Prior to handing the floor over to Miller, Orr summarized BacTech’s affiliation with Newalta, a company that is an established leader in minimizing waste and maximizing the recovery of valuable products and resources.

Miller, a chemical and biochemical engineer, has been involved with the technology for over 30 years. He began by stating that the first question anyone asks is, 'Are these bugs harmful to us, or what are these bugs?' "As I'm sure you are all aware, there are good bugs and bad bugs, and you can rest assured that we only employ good bugs," said Miller. "But that assurance is probably not enough for you, so let me just explain what these bugs are. These bugs eat rocks! And they enjoy arsenic and sulphides. So unless you yourself have a diet of arsenic, sulphides, and rock, I really don't think that you have much to be concerned about. To be more scientific, the physiology of these bacteria is actually quite unique. They are one of the oldest life forms on this planet, and we are able to harness their energy and basically use them in an environment, a reactor, to actually speed up the process they undertake in nature. These bacteria are ubiquities, they are everywhere in the environment. And clearly, we have scientific programs where we go out and we identify these bacteria, bring them back into the laboratory and just culture them. The process is more akin to wastewater treatment than a type of mineral processing activity. And as you know, wastewater treatment plants are a good thing. They take our rubbish and create clean water. Effectively, that's what these bacteria are able to do in the mining environment." Miller went on to explain, in-depth, how BacTech's bugs will break down arsenic and sulphides and leave the gold and ferric arsenate behind, which they say can be disposed of safely. As well, he covered the standards of design for the plant being proposed for Snow Lake and explained by way of a flow sheet, exactly how it would operate.

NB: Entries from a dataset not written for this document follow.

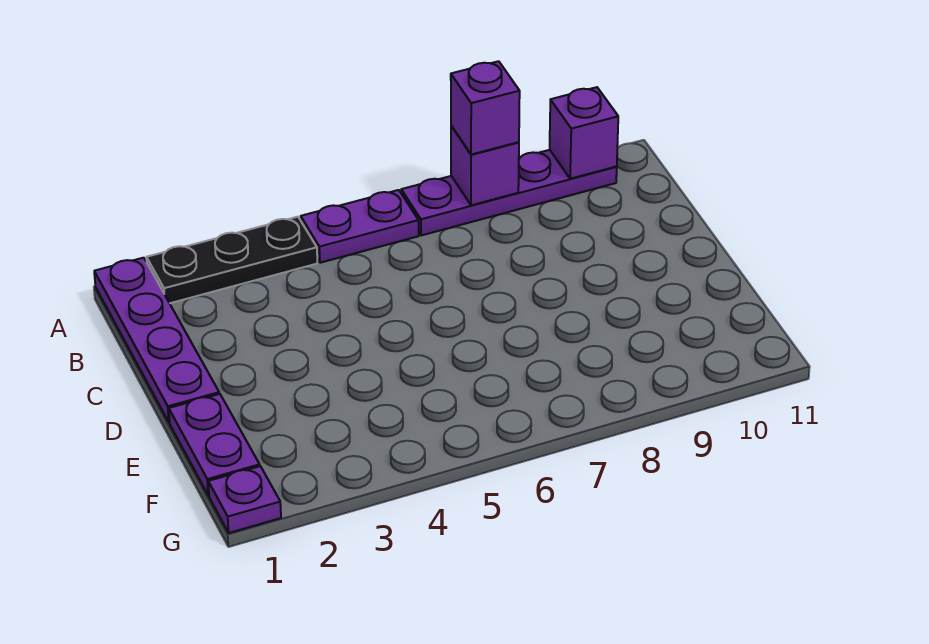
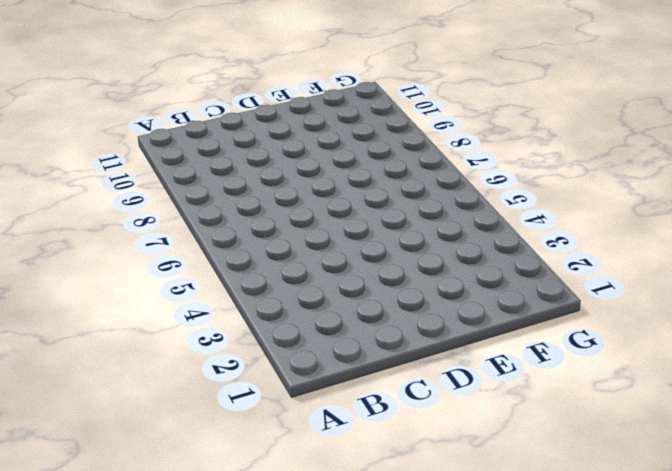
none -> purple plate A1:D1 level 1
none -> black plate A2:A4 level 1

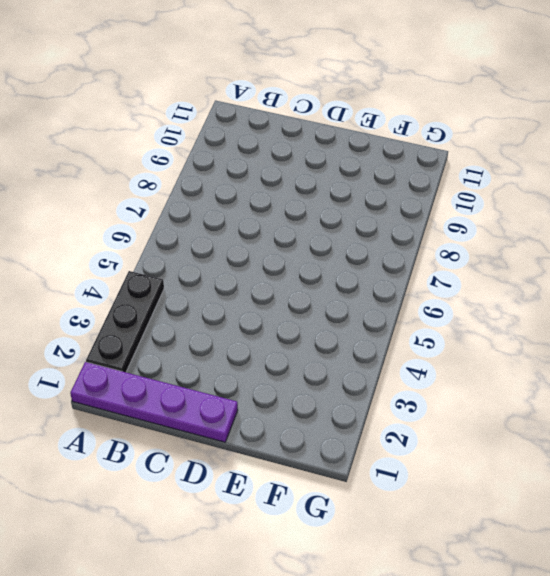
none -> purple plate A5:A6 level 1
none -> purple plate A7:A10 level 1

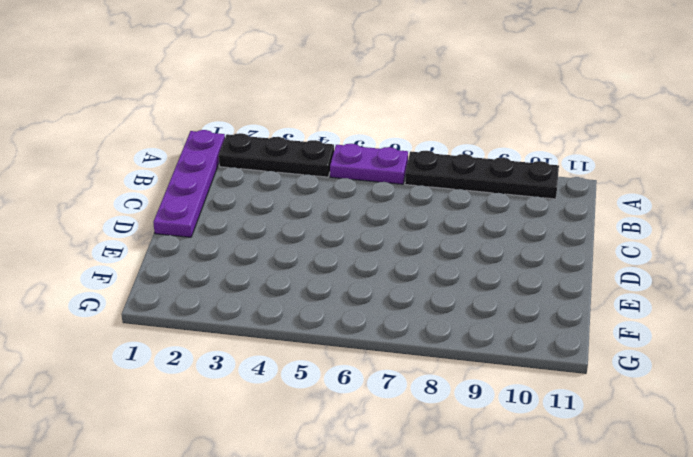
black plate A7:A10 level 1 -> purple plate A7:A10 level 1
none -> purple plate E1:F1 level 1
none -> purple plate G1 level 1

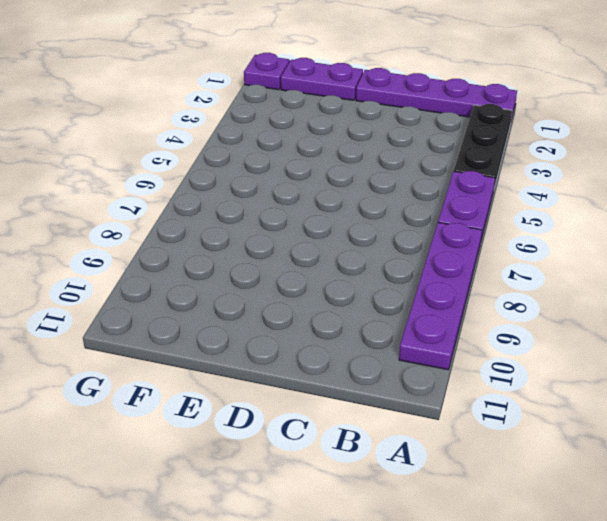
none -> purple brick A8 level 2
none -> purple brick A10 level 2

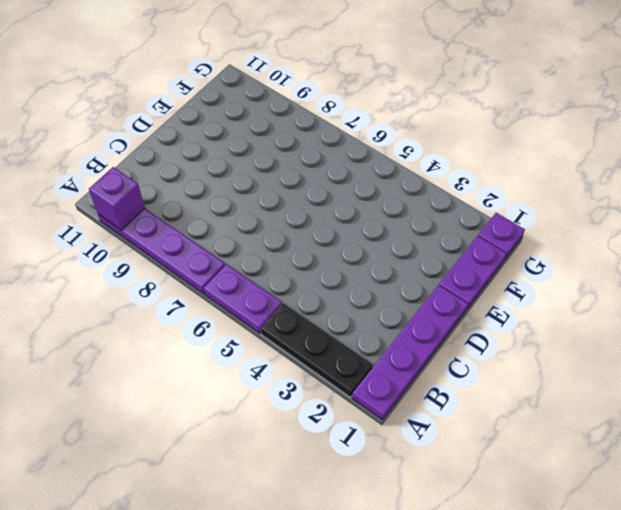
none -> purple brick A8 level 2
none -> purple brick A8 level 3

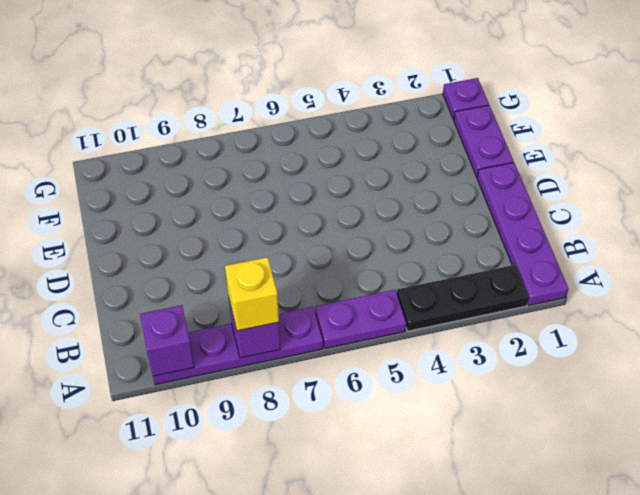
yellow brick A8 level 3 -> purple brick A8 level 3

Following his portion of the presentation, officials took questions from the floor. The questions were abundant, thoughtful in nature, and came in an orderly fashion. Their content proved that community members are as concerned about the disturbance of this long dormant, but leaching legacy, as they are interested in the jobs and spin-off development BacTech could possibly create. All the questions that were asked were answered and it appeared that people left the presentation generally pleased with what the project could mean for Snow Lake, both by way of development and in dealing with the legacy left behind by the community's initial employer.